We had the mystery distance race before the final and I can report that I won this most prestigious event. Ivar told me just to keep an eye on the guy with the bell. The commissionaire's stood round talking while we raced ignoring what was going on for ages. I went out on the attack with two others, who eventually had enough of being out the front and just as I was left out front by myself they rang the bell for the final lap. The bunch never caught me.
I made a mess of the keirin final, I drew place one which is the guy who has to catch and sit behind the motor bike for the first 1300 meters. The motor bike goes faster and faster until at 50kph and 700m to go the motorbike pulls down and the real race begins. All the other races that evening the bunch had slowed and pulled up the banking as the motorbike pulled up so I though I would take a flyer off the motorbike and surprise them. Only one guy wasn't awake so I had four grinning Dutchmen sitting on my wheel thinking that surely this dopey Kiwi didn't expect us to fall for that old one, going into the last lap where, consequently I got cleaned out in the dash for the line.
Next day we headed down to Belgium for a kermesse, which is basically a booze up with a bike race. I was short changed with this race because even though we had cobbles, narrow roads and spectators blowing cigarette smoke in your face the weather was totally un-Belgium by being a nice fine day with little wind. This was of little comfort to me during the race as it rapidly turned to “slagroom” as we say in Holland. I was also hoping to try the local beer as Belgium is renown for its fine selection. You go to a supermarket and will be greeted by big long aisles of the stuff, starting from weak as “tui' like brown fizzy water up to the real knock a cow out at ten paces stuff. I will be endeavouring to do an exhausting in-depth study of this important subject before getting back to New Zealand.

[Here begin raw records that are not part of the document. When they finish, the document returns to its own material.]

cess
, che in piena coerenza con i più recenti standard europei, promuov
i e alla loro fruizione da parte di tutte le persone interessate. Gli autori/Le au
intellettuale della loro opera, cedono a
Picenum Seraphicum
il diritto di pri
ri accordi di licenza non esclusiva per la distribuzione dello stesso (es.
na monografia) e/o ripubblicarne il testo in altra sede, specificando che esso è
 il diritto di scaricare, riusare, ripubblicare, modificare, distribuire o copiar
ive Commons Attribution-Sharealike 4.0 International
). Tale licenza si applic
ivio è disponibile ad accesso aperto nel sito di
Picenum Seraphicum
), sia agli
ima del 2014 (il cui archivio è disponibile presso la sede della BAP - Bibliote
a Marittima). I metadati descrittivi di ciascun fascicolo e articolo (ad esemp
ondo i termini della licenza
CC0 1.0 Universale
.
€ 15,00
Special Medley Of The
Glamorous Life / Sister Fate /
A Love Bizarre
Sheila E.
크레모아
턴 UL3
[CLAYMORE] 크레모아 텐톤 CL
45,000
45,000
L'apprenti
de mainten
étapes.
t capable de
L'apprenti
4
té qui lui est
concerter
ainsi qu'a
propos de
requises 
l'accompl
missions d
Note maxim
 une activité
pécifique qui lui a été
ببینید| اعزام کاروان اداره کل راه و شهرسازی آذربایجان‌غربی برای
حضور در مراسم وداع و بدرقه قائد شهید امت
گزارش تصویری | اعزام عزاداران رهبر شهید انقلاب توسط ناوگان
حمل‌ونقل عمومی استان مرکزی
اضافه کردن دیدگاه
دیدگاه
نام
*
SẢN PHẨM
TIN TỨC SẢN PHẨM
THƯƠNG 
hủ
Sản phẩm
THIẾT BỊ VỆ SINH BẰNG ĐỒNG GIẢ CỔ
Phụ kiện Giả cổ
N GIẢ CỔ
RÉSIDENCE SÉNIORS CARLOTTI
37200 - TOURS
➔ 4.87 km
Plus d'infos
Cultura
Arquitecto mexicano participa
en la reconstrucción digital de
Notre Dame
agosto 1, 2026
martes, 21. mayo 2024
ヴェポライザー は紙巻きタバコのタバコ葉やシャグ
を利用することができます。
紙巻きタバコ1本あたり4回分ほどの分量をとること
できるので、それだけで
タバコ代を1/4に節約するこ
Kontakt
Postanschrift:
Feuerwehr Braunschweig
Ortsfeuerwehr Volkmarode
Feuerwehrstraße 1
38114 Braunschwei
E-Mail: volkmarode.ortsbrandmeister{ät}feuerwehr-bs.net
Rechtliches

Track training has been going well. At the weekly group session this week the Dutch pro road champion Nikki Terpstra has been training with us. Honestly no one takes much notice, he is just back from the world champs in Australia where he covered himself in glory by almost winning with a late breakaway which was caught in the last kilometer.
On Friday night at the local track they had the first heats of the European Stayer champs. I mentioned these in the last report. Very spectacular racing, the British moto rider smacked the wall and went down and one of the German moto's chopped a Dutchman to the delight of the Dutch crowd. This sport is huge in Germany where crowds of ten thousand will routinely show up to races. The pressure was on the Germans to perform in front of their supporters as the Dutch had won two heats so the Germans had to win the third.
Now as every Dutchman knows, when Germans swarm across the border thinking it's 'third time lucky' this has never in the past been a time for celebration. Ivar and me committed the fatal error of sitting by them in the stand and found out why.
In the late 1930s the Germans had a dive bomber plane called a “Stuka” which they used to great effect. Now the Stuka wasn't a great plane but some enterprising German put a siren on it which when the Stuka started to dive down to bomb, the siren would wind up producing a screaming sound which was found to cause far more damage to the population physiologically that the actual bombing itself, so the stuka was used more as a tool for physiological warfare. If you ever wondered what happened to the guy who thought this all up, I suspect he works for the air horn factory that the German supporters shop at. I have never heard anything so loud or so many different noises as when the German riders shot past and it may have scared me for life, certainly when they didn't win I noted many happy faces, much like VE day.